The Greater Boston Food Bank (GBFB) Health and Research team recently launched a pilot project to connect food-insecure people with hunger-relief resources in their community, through their healthcare providers.
The team added a new feature called “Connect with Us” to the social services app HelpSteps—created by Boston Children’s Hospital along with the Boston Public Health Commission and MASS211 —that makes it easier for people in need to access healthy food.
When a patient goes to his or her doctor and is deemed food insecure, the doctor will refer the patient through HelpSteps to a local food pantry. Through “Connect with Us”, the patient will be automatically ready to receive food from a local GBFB member agency.

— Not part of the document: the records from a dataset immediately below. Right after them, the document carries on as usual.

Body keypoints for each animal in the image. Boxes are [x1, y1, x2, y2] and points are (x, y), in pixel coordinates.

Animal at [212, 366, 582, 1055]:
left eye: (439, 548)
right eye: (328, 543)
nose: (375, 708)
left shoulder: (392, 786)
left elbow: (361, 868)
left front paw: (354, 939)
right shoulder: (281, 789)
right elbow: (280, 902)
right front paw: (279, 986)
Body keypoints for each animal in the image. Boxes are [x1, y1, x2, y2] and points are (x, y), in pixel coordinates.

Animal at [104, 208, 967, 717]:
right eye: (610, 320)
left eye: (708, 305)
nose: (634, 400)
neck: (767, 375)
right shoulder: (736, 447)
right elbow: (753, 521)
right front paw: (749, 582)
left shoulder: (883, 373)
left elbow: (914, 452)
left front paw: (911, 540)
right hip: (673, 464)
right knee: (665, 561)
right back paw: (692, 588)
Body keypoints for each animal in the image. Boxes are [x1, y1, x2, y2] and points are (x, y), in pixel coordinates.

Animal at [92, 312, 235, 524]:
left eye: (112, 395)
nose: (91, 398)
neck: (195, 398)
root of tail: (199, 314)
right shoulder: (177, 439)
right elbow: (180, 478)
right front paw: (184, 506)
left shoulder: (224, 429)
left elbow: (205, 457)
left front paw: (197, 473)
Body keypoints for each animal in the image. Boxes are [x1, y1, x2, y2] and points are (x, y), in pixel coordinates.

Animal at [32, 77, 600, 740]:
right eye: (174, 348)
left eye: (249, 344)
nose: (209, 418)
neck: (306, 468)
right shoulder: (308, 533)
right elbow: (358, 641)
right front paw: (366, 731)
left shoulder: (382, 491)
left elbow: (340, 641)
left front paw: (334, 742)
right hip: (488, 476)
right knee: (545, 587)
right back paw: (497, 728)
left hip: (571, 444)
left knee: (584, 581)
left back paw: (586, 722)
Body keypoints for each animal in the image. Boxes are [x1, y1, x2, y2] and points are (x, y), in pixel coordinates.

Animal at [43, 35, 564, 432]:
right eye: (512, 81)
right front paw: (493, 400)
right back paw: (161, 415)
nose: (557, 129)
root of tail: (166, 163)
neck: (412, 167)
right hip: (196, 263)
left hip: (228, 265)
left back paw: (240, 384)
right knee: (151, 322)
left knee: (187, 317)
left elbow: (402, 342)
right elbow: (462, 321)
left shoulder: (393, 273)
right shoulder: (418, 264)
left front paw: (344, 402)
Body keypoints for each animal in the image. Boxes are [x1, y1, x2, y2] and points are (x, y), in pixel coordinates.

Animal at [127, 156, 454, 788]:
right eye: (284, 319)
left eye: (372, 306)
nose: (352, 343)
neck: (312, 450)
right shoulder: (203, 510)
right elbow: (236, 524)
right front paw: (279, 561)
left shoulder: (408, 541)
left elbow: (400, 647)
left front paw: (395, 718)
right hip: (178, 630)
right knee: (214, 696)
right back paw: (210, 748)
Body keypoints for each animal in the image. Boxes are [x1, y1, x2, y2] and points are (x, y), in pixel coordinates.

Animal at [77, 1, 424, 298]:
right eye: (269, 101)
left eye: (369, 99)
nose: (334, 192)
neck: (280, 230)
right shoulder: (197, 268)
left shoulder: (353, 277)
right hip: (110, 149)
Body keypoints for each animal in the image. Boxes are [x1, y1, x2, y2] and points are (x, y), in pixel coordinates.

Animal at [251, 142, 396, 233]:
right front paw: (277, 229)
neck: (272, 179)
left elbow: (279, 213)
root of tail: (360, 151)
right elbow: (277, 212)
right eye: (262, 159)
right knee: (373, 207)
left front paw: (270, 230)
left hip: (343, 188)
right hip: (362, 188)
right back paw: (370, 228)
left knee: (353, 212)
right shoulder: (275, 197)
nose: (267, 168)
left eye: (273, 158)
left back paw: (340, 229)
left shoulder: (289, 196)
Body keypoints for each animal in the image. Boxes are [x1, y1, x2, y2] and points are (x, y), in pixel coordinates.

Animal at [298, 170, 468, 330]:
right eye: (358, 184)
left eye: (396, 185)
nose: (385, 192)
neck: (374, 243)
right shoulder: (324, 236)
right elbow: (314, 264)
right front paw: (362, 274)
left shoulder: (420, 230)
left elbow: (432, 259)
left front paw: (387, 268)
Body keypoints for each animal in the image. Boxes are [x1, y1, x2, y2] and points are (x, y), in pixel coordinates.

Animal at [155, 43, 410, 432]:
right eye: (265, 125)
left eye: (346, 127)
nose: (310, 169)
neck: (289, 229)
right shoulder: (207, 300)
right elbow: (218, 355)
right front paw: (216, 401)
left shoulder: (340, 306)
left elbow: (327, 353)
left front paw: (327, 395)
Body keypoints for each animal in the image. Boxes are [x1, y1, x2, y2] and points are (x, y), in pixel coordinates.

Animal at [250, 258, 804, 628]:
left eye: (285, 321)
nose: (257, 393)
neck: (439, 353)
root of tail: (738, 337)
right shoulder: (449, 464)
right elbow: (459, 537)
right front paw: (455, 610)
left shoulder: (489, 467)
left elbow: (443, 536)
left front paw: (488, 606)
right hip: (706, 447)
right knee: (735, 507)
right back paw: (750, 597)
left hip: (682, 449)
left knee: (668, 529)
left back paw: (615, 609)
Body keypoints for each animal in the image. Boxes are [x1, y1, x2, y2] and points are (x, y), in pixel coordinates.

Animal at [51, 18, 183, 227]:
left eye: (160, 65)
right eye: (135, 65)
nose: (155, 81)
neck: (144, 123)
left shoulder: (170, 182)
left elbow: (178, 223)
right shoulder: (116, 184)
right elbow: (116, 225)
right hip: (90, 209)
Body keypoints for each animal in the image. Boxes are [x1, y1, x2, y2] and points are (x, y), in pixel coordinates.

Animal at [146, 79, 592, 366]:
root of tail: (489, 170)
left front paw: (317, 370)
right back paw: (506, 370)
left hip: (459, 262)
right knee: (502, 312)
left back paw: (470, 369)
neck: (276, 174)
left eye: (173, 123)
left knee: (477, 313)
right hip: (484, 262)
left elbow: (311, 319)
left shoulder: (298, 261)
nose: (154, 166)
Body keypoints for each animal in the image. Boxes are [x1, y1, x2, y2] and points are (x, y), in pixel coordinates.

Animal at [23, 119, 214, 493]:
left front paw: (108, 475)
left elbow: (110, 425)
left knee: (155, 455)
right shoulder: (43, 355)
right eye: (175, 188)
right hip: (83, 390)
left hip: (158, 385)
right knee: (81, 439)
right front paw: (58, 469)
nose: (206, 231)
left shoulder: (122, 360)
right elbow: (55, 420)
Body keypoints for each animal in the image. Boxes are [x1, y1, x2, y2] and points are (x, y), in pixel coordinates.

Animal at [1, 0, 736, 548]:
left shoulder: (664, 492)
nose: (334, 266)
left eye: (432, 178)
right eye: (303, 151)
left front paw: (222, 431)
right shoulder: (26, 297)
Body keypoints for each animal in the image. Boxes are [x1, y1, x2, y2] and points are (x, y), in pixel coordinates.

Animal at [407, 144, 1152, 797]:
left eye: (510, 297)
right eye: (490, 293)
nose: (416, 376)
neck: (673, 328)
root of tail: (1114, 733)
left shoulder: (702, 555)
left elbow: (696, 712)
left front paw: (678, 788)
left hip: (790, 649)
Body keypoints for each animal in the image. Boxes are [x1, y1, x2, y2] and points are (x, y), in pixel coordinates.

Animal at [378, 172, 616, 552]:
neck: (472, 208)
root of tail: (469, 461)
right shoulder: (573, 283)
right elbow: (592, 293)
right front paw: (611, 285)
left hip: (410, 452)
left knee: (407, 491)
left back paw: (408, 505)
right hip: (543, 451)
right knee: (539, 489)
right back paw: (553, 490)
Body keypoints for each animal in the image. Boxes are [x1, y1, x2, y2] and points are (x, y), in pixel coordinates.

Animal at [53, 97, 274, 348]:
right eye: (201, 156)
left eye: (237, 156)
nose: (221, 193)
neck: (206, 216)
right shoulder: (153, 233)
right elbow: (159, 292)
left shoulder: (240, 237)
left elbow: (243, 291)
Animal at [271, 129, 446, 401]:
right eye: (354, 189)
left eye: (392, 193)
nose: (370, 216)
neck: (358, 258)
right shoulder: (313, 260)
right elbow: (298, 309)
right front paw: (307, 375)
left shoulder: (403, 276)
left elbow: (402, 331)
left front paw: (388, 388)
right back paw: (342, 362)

“Research has shown that a lot of people who need a pantry, don’t use a pantry. It’s shown that food insecurity is related to health, and that’s why we want the doctor screenings and referrals—to be part of care.”
~ Community Health and Research, GBFB
GBFB is partnering with a single clinic and food pantry in Harwich for this pilot project, but hopes to expand the feature to cover all 190 cities and towns across Eastern Massachusetts GBFB serves.
“This is outreach, to make the services available to more people,” said Chis Menard, executive director of The Family Pantry of Cape Cod, the GBFB member agency receiving referrals through this project. “For as big as we are, there’s still people who don’t know we exist.”
Medical research has shown that adults suffering from food insecurity are at higher risk for illnesses like hypertension, diabetes and depression. For children, it impairs their growth and development. We’re working to provide every person in need with enough nutritious food to lead healthy lives.
This year, GBFB and the nonpartisan research organization Children’s HealthWatch, conducted a first-of-its-kind study on the health-related costs of hunger in Massachusetts. The study found that hunger cost the state $2.4 billion in 2016 alone.